On Behalf of | Feb 14, 2018 | Employment Law

Discrimination can take many forms, from racial to sexual to age-based. When people think of discrimination in the workplace, which industries come to mind? Of course, no occupations are exempt, but some are guiltier than others.

Highly publicized cases can make it seem like most discrimination and harassment incidents occur in filmmaking, technology and other sectors with a glamorized reputation. But the truth is that the worst culprits are restaurant and retail businesses, according to research from Restaurant Opportunities Centers United (ROC) that was reported by Fortune.

Sexual harassment

Workers in food services may experience the highest rates of sexual harassment, which is related to sex discrimination, with retail in second place. The unwanted behavior can come from both other employees and customers.

Unfortunately, notifying supervisors may lead to employer retaliation against victims, such as wrongfully termination. This response is not only illegal but also perpetuates the problem of sexual harassment.

Racial inequality

When it comes to racial discrimination, the issue is not a lack of diversity in the workplace. On the contrary, there are high numbers of minority employees in the food service and retail industries.
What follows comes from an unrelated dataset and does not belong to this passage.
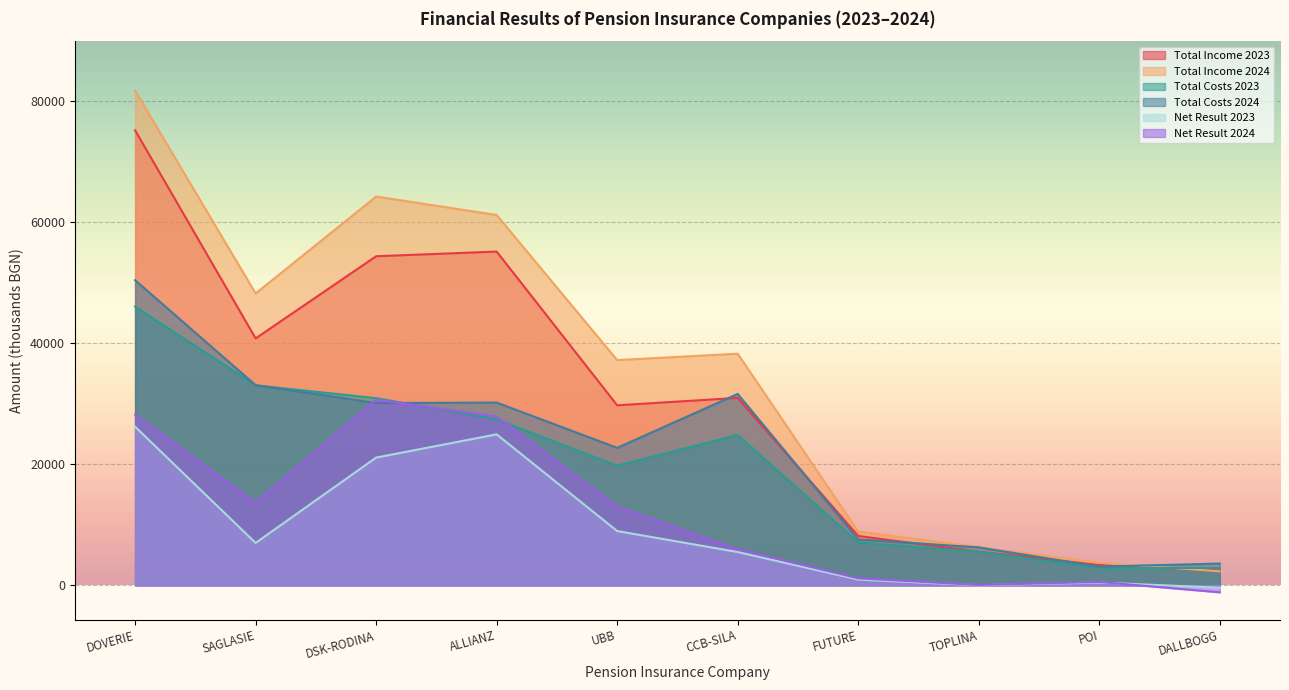

The value of PIC SAGLASIE at DOVERIE 2024 is 48211. True or false?

True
However, that level of diversity is not present in management positions, with employees of color more often working in the back of the establishment than the front, according to the ROC study. They may also not receive enough hours even if they are willing to work them.

Wage gap

Both industries underutilize the skills and overlook the qualifications of women and racial minorities, with nonwhite women faring the worst. Workers in these demographics fill the lowest-paying positions, according to a publication by Demos, and receive less pay for them than their male and/or white counterparts even when education and proficiency are the same. In addition, the lack of hours, promotions and pay raises means higher rates of poverty.

What to do

This information is vital for those who work in the restaurant or retail industries, so they can know what discrimination to look for and how to recognize it. These practices may be common, but that does mean they are acceptable or legal. Employees can take action against an employer who mistreats them.